After 11 weeks, we have harvested the first crop of this year: “Ostergruß Rosa” radishes, planted back in March. I pointed out, last time I mentioned them, that we didn’t have much success with radishes last year. These, though, have been a lot more successful: a good clutch of long, fat roots.
The pea plants must be reading this blog. Three days ago, I said there was “no sign of any sort of flower yet” on them. And what do I see on each of the first batch of plants this morning?
Fingers crossed they will all set fruit!
Never trust anything you read, especially if it is on the back of a seed packet. “Self-supporting if sown in a block”, it says on the back of the packet of peas I’ve been sowing for the past couple of months.

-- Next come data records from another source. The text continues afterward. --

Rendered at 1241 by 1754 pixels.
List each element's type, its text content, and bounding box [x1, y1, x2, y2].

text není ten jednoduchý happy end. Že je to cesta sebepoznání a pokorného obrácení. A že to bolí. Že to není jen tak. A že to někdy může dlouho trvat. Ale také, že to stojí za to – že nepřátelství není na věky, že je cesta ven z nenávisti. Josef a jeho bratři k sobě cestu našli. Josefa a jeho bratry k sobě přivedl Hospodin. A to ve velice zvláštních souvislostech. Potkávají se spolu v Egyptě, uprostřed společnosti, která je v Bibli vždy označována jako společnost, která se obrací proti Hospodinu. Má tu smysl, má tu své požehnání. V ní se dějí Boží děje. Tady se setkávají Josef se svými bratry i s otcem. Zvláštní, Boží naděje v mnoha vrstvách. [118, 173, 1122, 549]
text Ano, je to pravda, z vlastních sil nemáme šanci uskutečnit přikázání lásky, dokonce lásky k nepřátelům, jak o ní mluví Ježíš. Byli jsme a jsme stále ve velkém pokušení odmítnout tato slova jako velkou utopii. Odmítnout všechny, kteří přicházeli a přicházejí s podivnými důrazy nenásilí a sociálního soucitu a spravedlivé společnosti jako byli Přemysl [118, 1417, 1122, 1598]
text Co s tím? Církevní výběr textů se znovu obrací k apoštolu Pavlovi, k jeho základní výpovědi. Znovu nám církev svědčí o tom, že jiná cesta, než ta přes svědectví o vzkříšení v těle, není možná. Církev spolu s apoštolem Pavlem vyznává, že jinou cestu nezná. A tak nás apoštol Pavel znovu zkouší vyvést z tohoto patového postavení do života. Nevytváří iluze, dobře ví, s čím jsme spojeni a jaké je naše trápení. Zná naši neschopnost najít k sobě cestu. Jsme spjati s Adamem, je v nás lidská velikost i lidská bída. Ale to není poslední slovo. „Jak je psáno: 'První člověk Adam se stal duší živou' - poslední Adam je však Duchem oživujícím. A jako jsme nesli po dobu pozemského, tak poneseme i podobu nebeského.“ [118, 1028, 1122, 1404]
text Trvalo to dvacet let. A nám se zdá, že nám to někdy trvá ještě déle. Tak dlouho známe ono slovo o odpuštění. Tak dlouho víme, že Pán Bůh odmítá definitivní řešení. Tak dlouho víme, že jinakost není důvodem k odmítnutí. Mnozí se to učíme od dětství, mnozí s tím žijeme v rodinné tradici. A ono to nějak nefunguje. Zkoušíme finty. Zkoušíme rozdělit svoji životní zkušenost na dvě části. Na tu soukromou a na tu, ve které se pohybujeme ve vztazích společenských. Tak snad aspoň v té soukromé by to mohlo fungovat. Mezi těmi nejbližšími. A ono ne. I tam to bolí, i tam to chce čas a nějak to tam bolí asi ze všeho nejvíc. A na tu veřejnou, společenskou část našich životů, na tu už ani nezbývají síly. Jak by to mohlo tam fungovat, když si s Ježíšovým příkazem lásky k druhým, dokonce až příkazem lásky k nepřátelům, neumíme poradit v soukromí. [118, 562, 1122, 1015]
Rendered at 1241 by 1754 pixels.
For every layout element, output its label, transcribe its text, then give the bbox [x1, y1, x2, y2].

Self-supporting if sown in a block. Now, I admit, the pea stems aren’t exactly lying flat on the ground, but they have lurched rather drunkenly over to one side, the well-grown stems from the first batch completely swamping the later ones. I have, rather belatedly, added some string to prop everything up and get everything growing a bit more upright. I’m not too sure how these peas are doing: the first batch may have plenty of leaf and tendril, but there is no sign of any sort of flower yet.
Both batches of potatoes are well up now and have completed earthing up – the second batch with a few sprigs of leaves showing, the first batch with a good head of foliage. The leaves of this year’s variety are, initially, a beautiful deep maroon in colour.
I was hoping that the plants would retain the colour as they grow. As the leaves get larger, however, they fall back to a more conventional deep green, with only the midrib and some of the larger veins keeping the red pigment. There is no sign yet, touch wood, of the leafhoppers which plagued our potatoes last year.
Two weeks ago, I sowed the main batch of courgette seeds, and was rather wary. We’ve not tried to grow them before, and I’ve heard stories of people having lots of trouble with them this year. However, in exactly 7 days every seed in the batch had germinated and was showing itself above the surface. I’ve killed off one as it was showing signs of rot, but the rest seem to be going well. They have started hardening up, and before they’re three weeks old should be ready for planting out.
One last thing for today: if you read Alys Fowler’s advice column in the Guardian Weekend magazine, you might have noticed last Saturday’s query about mossy containers. My mossy containers, that is: that was my letter! In particular, the container with our Swiss chard plants in, which developed a thick green carpet last autumn which didn’t seem to bother the plants at all. I shall stop worrying now that the moss might be bad for them.